On 26 August 2022, Brad signed on loan for National League side Notts County for the entirety of the 2022–23 season. However, due to a knee injury, he was recalled by Leicester in January 2023. Young made two appearances for The Magpies – both in cup competitions, one in the FA Cup and the other in the FA Trophy.

In August 2024, Young moved on loan to Hartlepool – the club he began his career with. He made 12 appearances in all competitions for Pools before being recalled to Leicester in February 2025.

At the end of the 2024–25 season, Young was released by Leicester.

===Bristol Rovers===
On 26 June 2025, it was announced that Young had signed a two-year deal with League Two side Bristol Rovers. On 27 August 2025, he made his first appearance for The Gas in an EFL Trophy game against Tottenham Hotspur U21s – the game finished 4–4 and Young saved two penalties in the shootout which Rovers won 5–4. Having been second-choice goalkeeper across the first-half of the season, he replaced Luke Southwood in January 2026, although manager Steve Evans confirmed that further competition would be brought into the club. With no further goalkeeping options having been brought into the club, he remained as the club's number one for the remainder of the season. On 1 June 2026, he signed a new four-year contract with the club.

| WHAT IS ASKED |
1. Answer these questions from the text on Young's career:
(a) Which club did Young join on loan on 26 August 2022?
(b) How many appearances did Young make for Hartlepool before his recall in February 2025?
(c) What length of contract did Young sign with Bristol Rovers on 1 June 2026?
2. Extract from the text on Young's career the passage starting with "In August 2024, Young" and going on through "released by Leicester.", word for word.

| DATA EXCERPT |
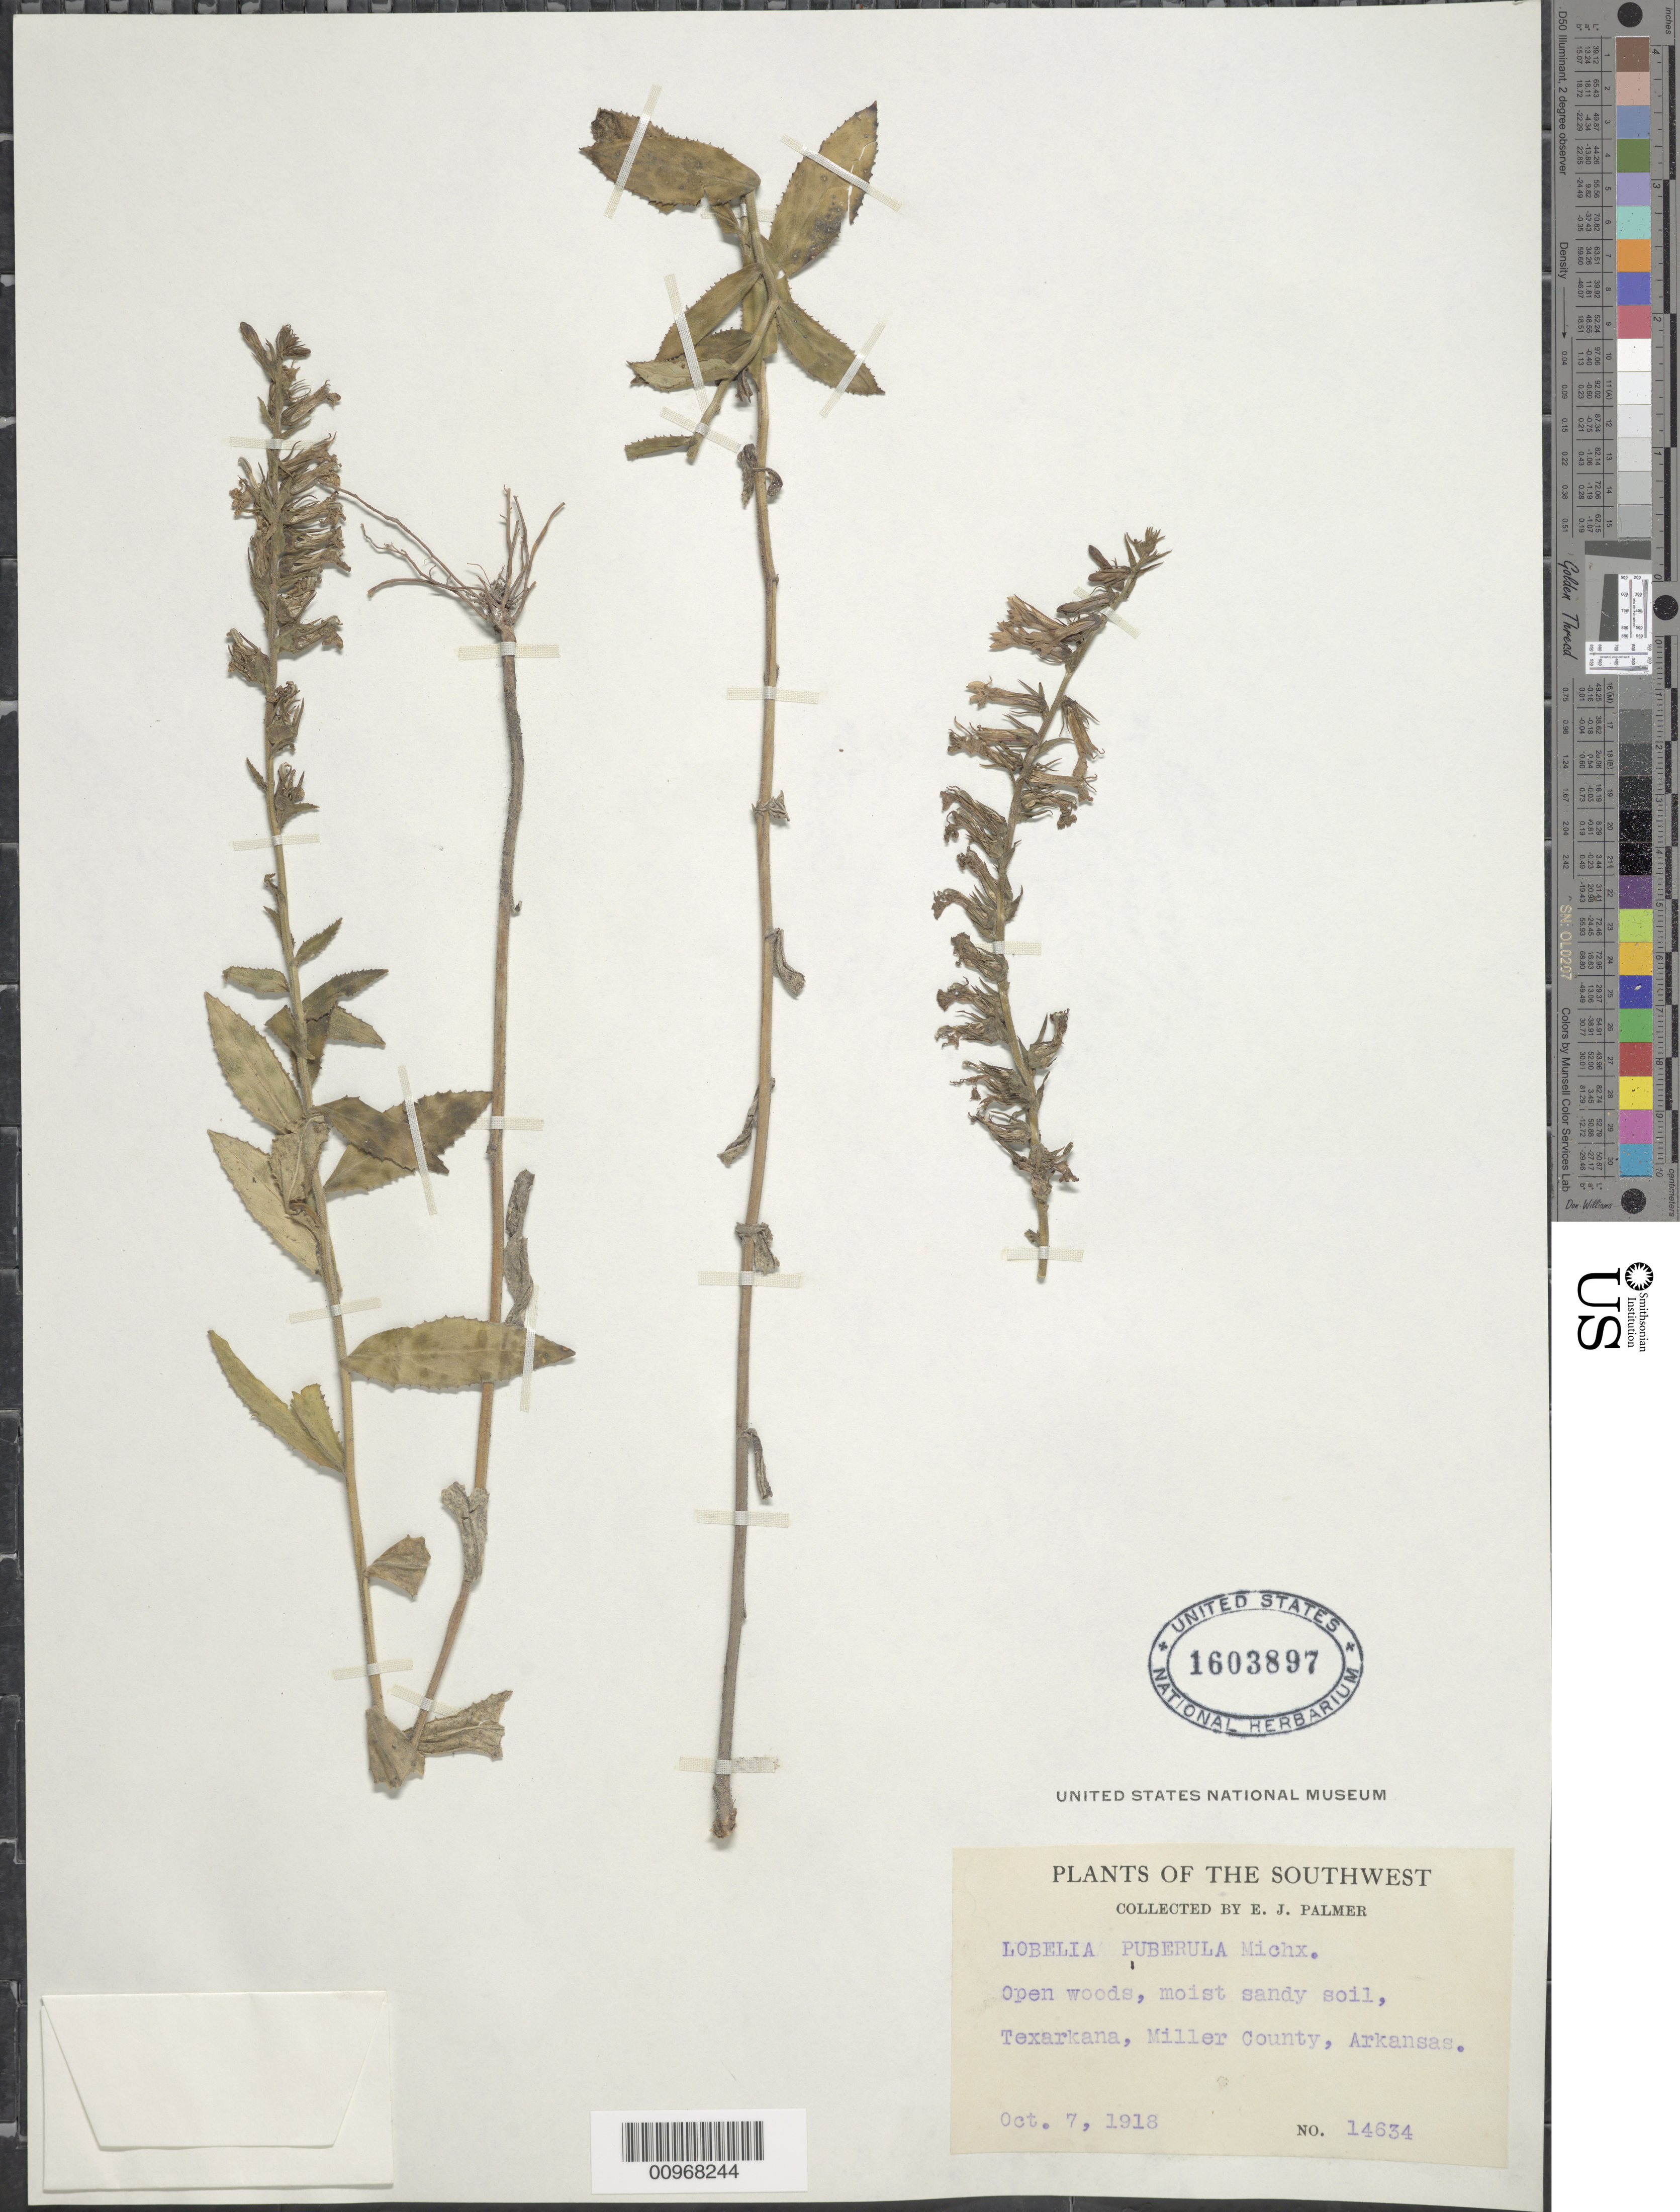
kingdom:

| EXPECTED OUTPUTS |
1.
(a) Notts County
(b) 12
(c) Four years

2.
In August 2024, Young moved on loan to Hartlepool – the club he began his career with. He made 12 appearances in all competitions for Pools before being recalled to Leicester in February 2025.

At the end of the 2024–25 season, Young was released by Leicester.